Breaking The Fee-For-Service Addiction: Let’s Move To A Comprehensive Primary Care Payment Model

With much fanfare earlier this year, the Obama administration announced an aggressive goal to process half of all Medicare payments by the end of 2018 through alternative payment models as opposed to traditional fee-for-service (FFS). Primary care is one of the most urgent sectors needing such payment reform. As Bob Berenson succinctly put it, “Fee-for-service, the predominant physician payment scheme, has contributed to both the continuing decline in the primary care workforce and the capability to serve patients well.”

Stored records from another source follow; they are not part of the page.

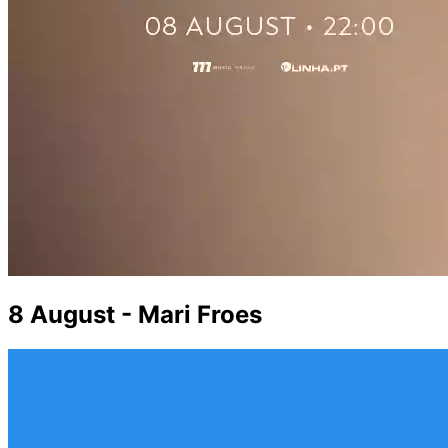
8 August - Mari Froes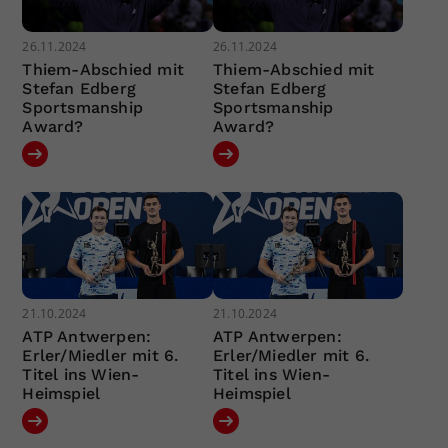
26.11.2024
26.11.2024
Thiem-Abschied mit
Thiem-Abschied mit
Stefan Edberg
Stefan Edberg
Sportsmanship
Sportsmanship
Award?
Award?
21.10.2024
21.10.2024
ATP Antwerpen:
ATP Antwerpen:
Erler/Miedler mit 6.
Erler/Miedler mit 6.
Titel ins Wien-
Titel ins Wien-
Heimspiel
Heimspiel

Unfortunately the alternative payment models for primary care currently offered or being proposed by Medicare involve additional payments on top of fee-for-service. Like an addict, we seem unable to go “cold turkey” and instead insist on just a little of our drug.

But this approach is bound to fail. If we truly want to move to a value-driven world and support a value-based payment model, we need to be willing to drop fee-for-service entirely.

Current Fee-For-Service

Primary care fee-for-service only pays a doctor for a certain set of discrete activities—largely confined to doctor sick visits—which are tiered by means of an arcane coding system counting very discrete micro tasks, such as how many organ systems a doctor examines, or what questions a doctor asks a patient about the quality of their symptoms.

This encourages every health care issue or question to become a doctor visit (because that is paid for), and for the doctor to do most things instead of others on the team (because that is what is paid for). It leads to reactive care (since thinking of a patient not in front of you isn’t paid for), and leads to framing the job as taking care of one patient at a time, like a never-ending series of widgets on an assembly line.